Traditional test methodologies have been based on the functional model, that is to say the netlist. The most well-known is probably the stuck-at model which grades a sequence of test vectors by whether they would have managed to notice the difference between a fully functional design and one where one of the signals was permanently stuck at 0 (or 1). In some ways it is a crude measure, since many faults (such as two signals shorting together) don’t manifest themselves in precisely that way. But it turns out to be a lot better than might be expected. In the same way as code-coverage of Verilog (or C++) doesn’t guarantee correctness, for sure if a line of code is not executed you can’t tell if it is correct. In the same way, if a test sequence can’t detect a stuck-at fault then there are some malfunctions that wil make the chip fail but which the test sequence cannot detect.
To take fault detection to the next level requires a better fault model but also requires taking into account more of the design than is available in just the functional netlist. For example, to model whether two signals are shorted together and whether the test sequence notices (produces different results if the short is modeled or not modeled) requires looking at which signals can potentially short.
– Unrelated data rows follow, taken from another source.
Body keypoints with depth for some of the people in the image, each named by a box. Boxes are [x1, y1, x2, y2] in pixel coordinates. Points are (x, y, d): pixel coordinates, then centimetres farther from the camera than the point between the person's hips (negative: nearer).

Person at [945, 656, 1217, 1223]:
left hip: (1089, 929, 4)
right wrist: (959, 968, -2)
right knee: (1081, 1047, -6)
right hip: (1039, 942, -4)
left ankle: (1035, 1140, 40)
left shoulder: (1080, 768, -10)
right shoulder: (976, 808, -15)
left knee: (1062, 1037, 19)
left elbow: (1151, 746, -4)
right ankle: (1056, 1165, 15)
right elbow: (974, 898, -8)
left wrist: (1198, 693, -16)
With the functional netlist there is no information and an explosively exponentially large number of signal pairs. But by taking the layout into account this can be pruned back to signals that are actually physically adjacent. Signal pairs that are never next to each other on the chip cannot short and so don’t need to be considered.
Another problem that isn’t modeled by stuck-at is a signal that is open. If the fanout is more than 1 then there is the possibility of an open that leaves some of the fanout signals connected correctly, and others that are not driven at all (and will probably have a partial route from vdd to vss that is sometimes called crowbar current).
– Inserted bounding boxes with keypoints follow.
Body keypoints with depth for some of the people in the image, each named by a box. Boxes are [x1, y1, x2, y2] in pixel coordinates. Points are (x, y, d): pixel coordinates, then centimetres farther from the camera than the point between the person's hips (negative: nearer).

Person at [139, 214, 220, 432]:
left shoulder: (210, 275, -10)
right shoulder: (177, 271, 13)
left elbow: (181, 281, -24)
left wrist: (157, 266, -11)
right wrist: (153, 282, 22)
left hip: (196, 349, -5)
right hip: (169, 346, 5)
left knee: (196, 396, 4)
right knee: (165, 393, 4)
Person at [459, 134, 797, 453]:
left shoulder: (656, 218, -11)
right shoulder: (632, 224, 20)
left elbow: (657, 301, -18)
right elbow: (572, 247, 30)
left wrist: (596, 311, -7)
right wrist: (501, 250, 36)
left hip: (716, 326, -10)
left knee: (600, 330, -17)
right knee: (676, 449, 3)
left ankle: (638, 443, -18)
Rating a test program for its effectiveness at finding faults is only one part of what test is about. That gives you the tools to improve the test program itself so that it works better.
When there is a pattern of test failures then yield can potentially be improved by locating what is actually wrong and then fixing it. For example, if a layout hot-spot in optical proximity correction (OPC) is causing many failures then a minor change to how the reticle enhancement technology decoration is done (RET) may increase yield.
Tessent has a tight connection between the layout engine and the logic engine, meaning that Tessent Diagnosis can remove more than 85% of all bridge suspects leaving just a few that are both logically and physically feasible. It can also reduce the bounding box of many signals that might have an open by noticing which signals are responding correctly and which are not, allowing the designer to home in on possible problem areas even though the net might be one that goes all over the chip.